Les Indes et l'Europe
Histoires connectées XVe-XXIe siècle
Les Indes ? Ce sont l'Asie du Sud (Inde, Pakistan, Bangladesh, Népal, Bhoutan, Ceylan et Maldives) et l'Asie du Sud-Est (péninsule dite « indochinoise », Birmanie comprise, guirlande insulaire de Sumatra jusqu'aux Moluques - Indonésie, Philippines, Brunei, Timor -, Malaisie et Singapour constituant une zone de transition).
Pourquoi connecter en une seule histoire l'Europe et ces deux sous-régions, si différentes entre elles ? Les relations culturelles et commerciales qui reliaient étroitement les pays d'Asie méridionale, en particulier le commerce des tissus indiens qui servaient de monnaie d'échange, renforcent chez les Européens, lorsqu'ils arrivent et installent des comptoirs à partir de la fin du XVe siècle, la perception qu'il n'y a là qu'une seule région. Ils l'appellent désormais les Indes.

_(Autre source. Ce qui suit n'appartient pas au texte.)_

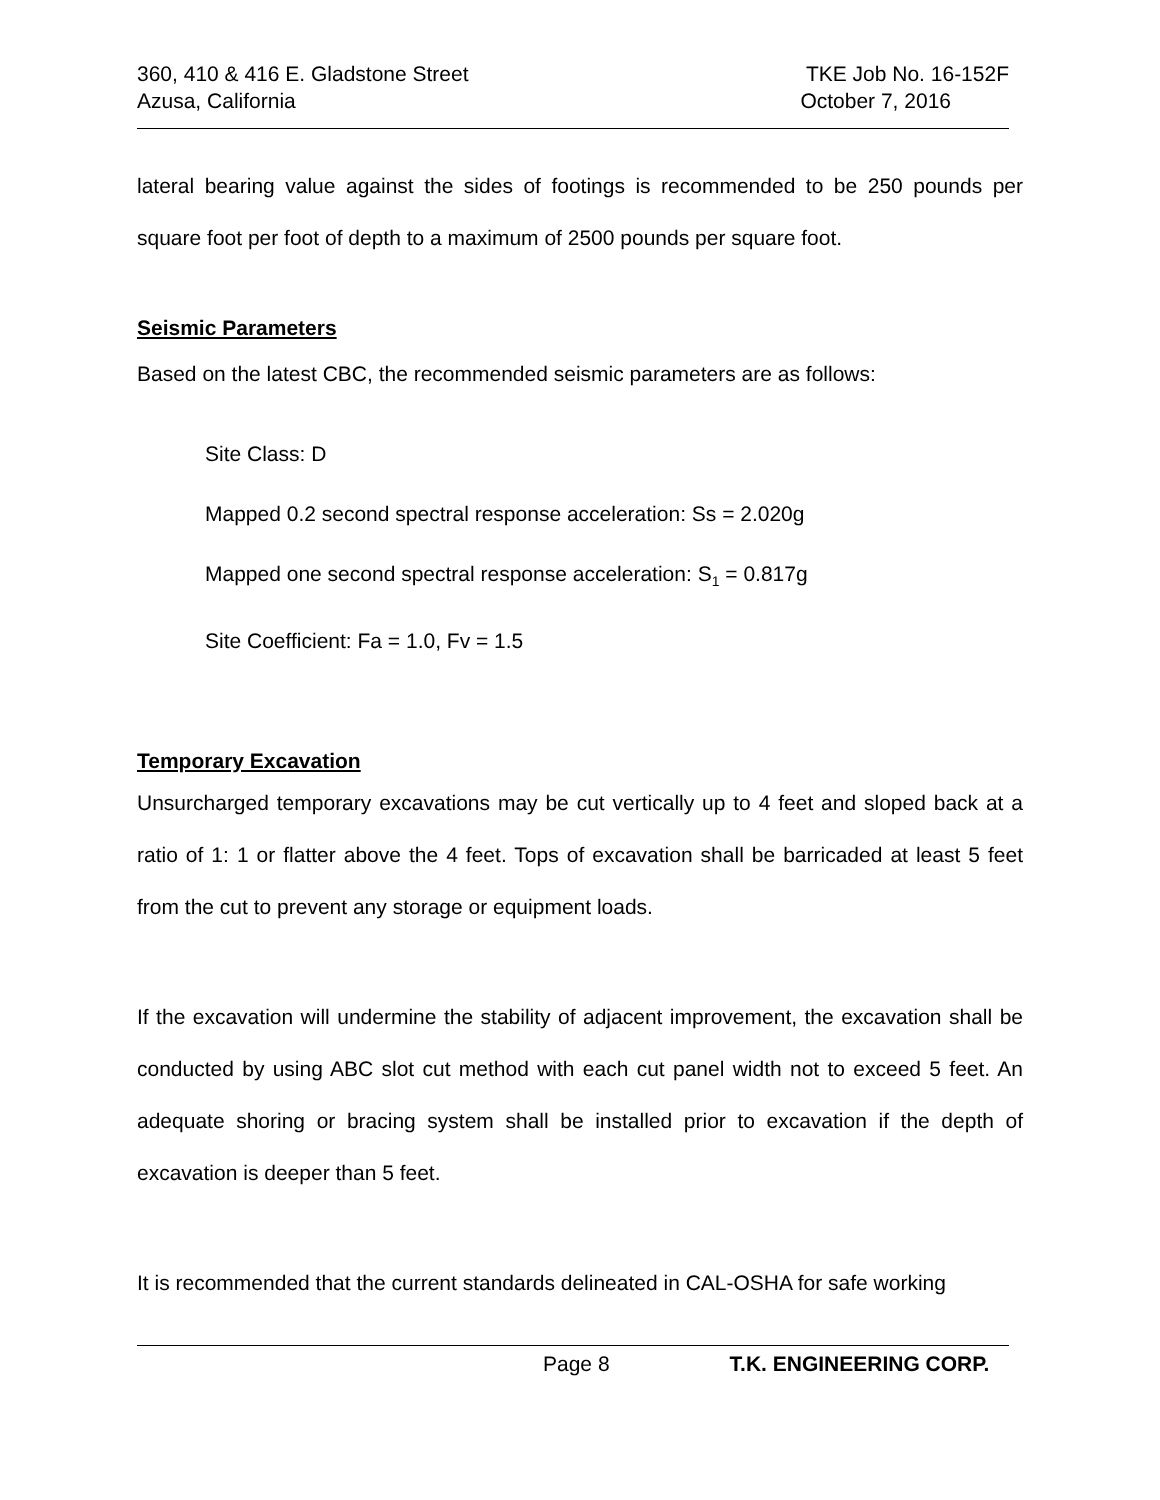360, 410 & 416 E. Gladstone Street TKE Job No. 16-152F
Azusa, California October 7, 2016
lateral bearing value against the sides of footings is recommended to be 250 pounds per square foot per foot of depth to a maximum of 2500 pounds per square foot.
Seismic Parameters
Based on the latest CBC, the recommended seismic parameters are as follows:
Site Class: D
Mapped 0.2 second spectral response acceleration: Ss = 2.020g
Mapped one second spectral response acceleration: S<sub>1</sub> = 0.817g
Site Coefficient: Fa = 1.0, Fv = 1.5
Temporary Excavation
Unsurcharged temporary excavations may be cut vertically up to 4 feet and sloped back at a ratio of 1: 1 or flatter above the 4 feet. Tops of excavation shall be barricaded at least 5 feet from the cut to prevent any storage or equipment loads.
If the excavation will undermine the stability of adjacent improvement, the excavation shall be conducted by using ABC slot cut method with each cut panel width not to exceed 5 feet. An adequate shoring or bracing system shall be installed prior to excavation if the depth of excavation is deeper than 5 feet.
It is recommended that the current standards delineated in CAL-OSHA for safe working
Page 8 T.K. ENGINEERING CORP.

Alors, c'est l'histoire d'une rencontre ? Au milieu du XVIIIe siècle, la présence européenne revêt une autre dimension avec la colonisation anglaise de l'Inde, espagnole des Philippines, hollandaise de Java. Mais l'Asie du Sud-Est dans sa masse ne passe sous l'imperium de l'Europe qu'à la fin du XIXe siècle. Événement devenu majeur au fil des siècles, cette colonisation donne lieu en Europe à une connaissance anthropologique des langues, grammaires, religions et civilisations asiatiques. En Asie, très précocement, les métissages entremêlent peuples et cultures, et la complexité des interactions interdit à l'historien toute opposition binaire entre Orient et Occident. Les sociétés coloniales elles-mêmes sont la production, commune et conflictuelle, des Européens et des autochtones. Écrire l'histoire de cette rencontre et de ses modalités si variées, tout en rompant avec des historiographies étroitement nationales, est un défi que relèvent Jean-Louis Margolin et Claude Markovits.